In a similar vein, Petitioner asserts that the sentencing judge – a former Deputy Mayor of New York City who has expressed opinions about whether certain controlled substances should be decriminalized – has a unique understanding of the impact of substance and alcohol abuse on individuals and families.  P. Br. at 1-2; see P. Ex. 1.  However, the fact that the sentencing judge may be sensitive to the impact of substance abuse does not lead to an inference that he found reduced culpability in this case as a consequence of Petitioner’s substance abuse.  Once again, the sentencing transcript speaks for itself.  The judge never mentioned substance or alcohol abuse as grounds for reducing Petitioner’s sentence.

Also, Petitioner contends that a presentence investigation report – a document that is not in evidence – recognizes Petitioner’s alcohol abuse.  P. Br. at 2-3, 5-7.  That assertion provides me with no basis to conclude that a recommendation was made in the presentence investigation report to reduce Petitioner’s sentence on account of his alcohol abuse.

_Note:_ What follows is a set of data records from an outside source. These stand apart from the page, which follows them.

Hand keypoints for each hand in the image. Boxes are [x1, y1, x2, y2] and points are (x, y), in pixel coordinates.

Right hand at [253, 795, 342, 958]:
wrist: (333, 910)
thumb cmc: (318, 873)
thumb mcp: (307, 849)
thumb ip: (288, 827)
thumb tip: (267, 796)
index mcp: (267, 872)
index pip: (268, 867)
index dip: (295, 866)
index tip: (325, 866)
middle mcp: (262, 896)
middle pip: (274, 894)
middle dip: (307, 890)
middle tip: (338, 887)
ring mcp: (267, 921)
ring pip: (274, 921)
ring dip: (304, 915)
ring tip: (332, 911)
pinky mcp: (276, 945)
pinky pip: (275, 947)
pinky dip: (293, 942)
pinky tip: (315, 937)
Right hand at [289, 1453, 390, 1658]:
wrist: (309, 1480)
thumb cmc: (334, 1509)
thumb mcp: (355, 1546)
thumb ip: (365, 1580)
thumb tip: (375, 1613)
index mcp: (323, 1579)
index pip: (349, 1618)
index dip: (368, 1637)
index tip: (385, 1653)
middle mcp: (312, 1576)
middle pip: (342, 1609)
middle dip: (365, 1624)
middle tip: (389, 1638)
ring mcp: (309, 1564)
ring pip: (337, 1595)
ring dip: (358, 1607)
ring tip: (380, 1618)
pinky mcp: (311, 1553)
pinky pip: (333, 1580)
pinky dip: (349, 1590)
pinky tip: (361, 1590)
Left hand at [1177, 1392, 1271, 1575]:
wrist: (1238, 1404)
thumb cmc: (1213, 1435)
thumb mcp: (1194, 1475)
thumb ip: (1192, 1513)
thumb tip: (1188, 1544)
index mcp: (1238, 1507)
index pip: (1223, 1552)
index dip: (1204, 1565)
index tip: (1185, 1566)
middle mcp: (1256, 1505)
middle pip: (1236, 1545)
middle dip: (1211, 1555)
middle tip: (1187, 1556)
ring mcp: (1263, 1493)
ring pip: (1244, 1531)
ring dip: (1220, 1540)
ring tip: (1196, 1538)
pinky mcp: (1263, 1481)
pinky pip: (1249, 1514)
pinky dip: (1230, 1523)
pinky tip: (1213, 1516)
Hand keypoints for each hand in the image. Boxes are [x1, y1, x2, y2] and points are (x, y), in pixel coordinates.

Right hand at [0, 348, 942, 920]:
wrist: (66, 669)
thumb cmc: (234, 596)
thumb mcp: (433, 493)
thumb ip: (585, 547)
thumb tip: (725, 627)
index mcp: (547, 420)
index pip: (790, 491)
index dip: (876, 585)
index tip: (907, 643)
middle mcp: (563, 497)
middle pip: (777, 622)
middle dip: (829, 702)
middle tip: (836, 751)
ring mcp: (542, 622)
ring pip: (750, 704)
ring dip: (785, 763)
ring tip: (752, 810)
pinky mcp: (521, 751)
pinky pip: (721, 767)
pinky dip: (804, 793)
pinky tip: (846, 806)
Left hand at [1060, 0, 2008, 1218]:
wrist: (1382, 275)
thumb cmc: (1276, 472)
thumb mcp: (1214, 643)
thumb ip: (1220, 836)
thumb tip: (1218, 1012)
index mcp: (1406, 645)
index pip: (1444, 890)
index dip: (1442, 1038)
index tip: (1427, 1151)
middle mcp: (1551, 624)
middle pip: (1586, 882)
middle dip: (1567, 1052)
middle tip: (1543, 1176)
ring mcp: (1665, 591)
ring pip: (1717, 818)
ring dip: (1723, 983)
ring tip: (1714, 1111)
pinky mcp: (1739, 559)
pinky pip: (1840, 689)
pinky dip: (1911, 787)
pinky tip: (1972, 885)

In sum, I have no doubt that Petitioner abused alcohol and likely did so while he committed his crimes.  That is, however, irrelevant to deciding whether the 15-year minimum exclusion imposed by the IG falls within a reasonable range, absent proof that the sentencing judge found that Petitioner’s substance abuse diminished his culpability.  No such finding is in the record and, for that reason, no basis exists for me to find mitigation.  The exclusion that the IG determined to impose is reasonable based on the evidence relating to aggravating factors.